ひとつは、そのまま彼女の美貌に見惚れ、彼女を好ましく思う人たち。そしてもうひとつは、美し過ぎる容貌の裏に『不気味さ』を感じとり、距離を置こうとする人たち。
わたしとしてはその点だけが心配ではありましたが、しかし、やはり子供たちは素直な生き物です。
「ねえ、みんな。メルティとも遊ばない?」
メルティがにこやかに笑って声をかけた途端、我先にと彼女の元に少女たちが集まり、様々な遊びをせがみ始めたのです。
「うん。良かったね。ヒイロ。メルティもここの皆と仲良くできそうじゃないか」
「そうですね……」
どうやらマスターは、胸を撫で下ろしたわたしの気持ちをしっかり見透かしていたようです。
「……やれやれ、ようやく解放してもらえたわい」
他の三人の元に子供たちが集まったせいか、ようやく手の空いたベアトリーチェがこちらに歩み寄ってきました。
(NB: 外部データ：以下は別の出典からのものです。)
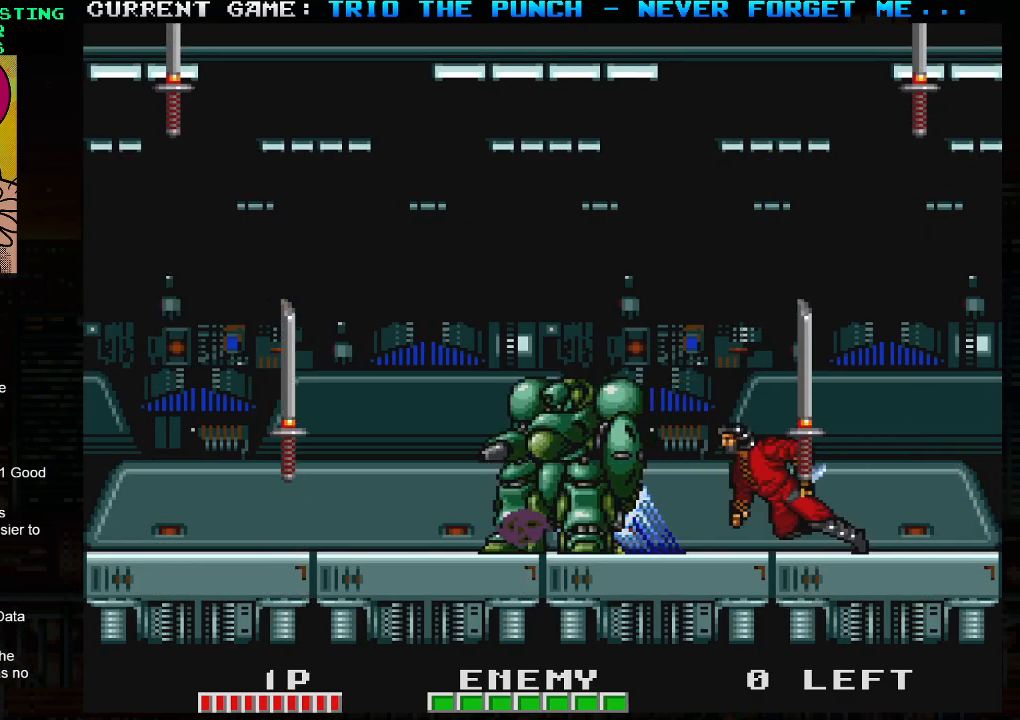
{"buttons": [], "left_stick": "right", "events": [[33, "SQUARE", "down"], [150, "TRIANGLE", "up"], [167, "SQUARE", "up"], [233, "left_stick", "right"]]}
「すまなかったな。本当なら休憩がてら、お茶でも出させようとしていたのじゃが……」
「いやいや、いいよ。色々と眼福ものの光景を見ることができたしね。さすがにベアトリーチェさんが好みだと言うだけあって、どの子もみんな可愛いじゃないか」
「ぬふふふ。そうじゃろう? じゃが、見てくれだけではない。特にここの施設の食事には気を遣っておるからのう。どの子もみんな、お肌スベスベなのじゃ!」
胸を張って笑う聖女様。しかし、他のシスターたちもいるような場所で、こうして『本性』をさらけ出してしまって問題ないのでしょうか。そう思い、彼女たちの方へ目を向ければ、苦笑気味ではありながらも、誰もが皆、温かい笑顔を浮かべています。
「相変わらず聖女様は、冗談がお好きなんですから……」
「何を言うか。わらわは冗談など、言ってはいないぞ?」
「ええ、そうですね。子供たちの栄養状態を気遣うのも、『お肌スベスベ』のためだといつもおっしゃっていますものね?」
そう言ってくすくすと笑い合うシスターたち。どうやらベアトリーチェの日ごろの変態的な言動も、彼女たちのフィルターを通してしまうと、『自分の善行に驕ることなく、冗談でその場を和ませる聖女様の気遣い』と言った形に変換されてしまっているようです。
「これが『聖女の美談』の正体ですか……」
わたしはあまりの事実に、脱力感と共にがっくりと肩を落としてしまいます。そして、そんな風に視線を下げたわたしの視界に新たに飛び込んできたものは、綺麗な栗色の髪を伸ばした一人の少女の姿でした。
「……ねえ、おにいちゃん」
最初にここに来た時に会った、クレハという少女です。七歳くらいの外見でありながら、マスターを見上げるその表情は少し大人びた印象があります。
「ん? なんだい?」
いきなり声を掛けられて、マスターも少し驚いたように返事をしています。
「ねーさまは恋人じゃないって言ってたけど、じゃあ、おにいちゃんは、ねーさまの何なの?」
「え? 何って言われてもね。とりあえず、知り合いって言えば間違いはないと思うけど……」
マスターは、ベアトリーチェに気遣うような視線を向けながら答えました。
「うそだよ。だって、ねーさま、男の人が大嫌いだって言ってた。だから、この孤児院には、男の人が一人もいないんだもん。なのに、ねーさまが男の人を連れてくるなんて……」
「こ、こら、クレハ。それはさっきも言ったじゃろう。仕事上の必要性があれば、わらわとて男と一切関わらないというわけにはいかんのじゃ」
「でも、たまにこのお屋敷にやってくる業者の人たちの中に男の人がいると、すっごく嫌な顔をしてたよ。でも、いまのねーさまは……すっごく『いい顔』だもん。ねーさま。このおにいちゃんのこと、好きなの?」
「ば! 馬鹿を言うな! そんなわけがなかろうが!」
無邪気な子供の質問に対し、彼女は過剰なまでに大きな声で叫んでいました。途端に室内が静まり返ります。一方、怒鳴られた形となったクレハは、その顔を悲しげに歪ませて……
「なんで、怒るの? ……ねーさまのばか!」
そう叫び返すと、一気に部屋を駆け出して行ってしまいました。
「あ! クレハ! 待て!」
「あちゃあ、今のはちょっと、まずかったね」
「……うるさい。お前のせいじゃ」
他人事のように笑うマスターをギロリと睨みつけるベアトリーチェ。しかし、マスターは平然と言い返します。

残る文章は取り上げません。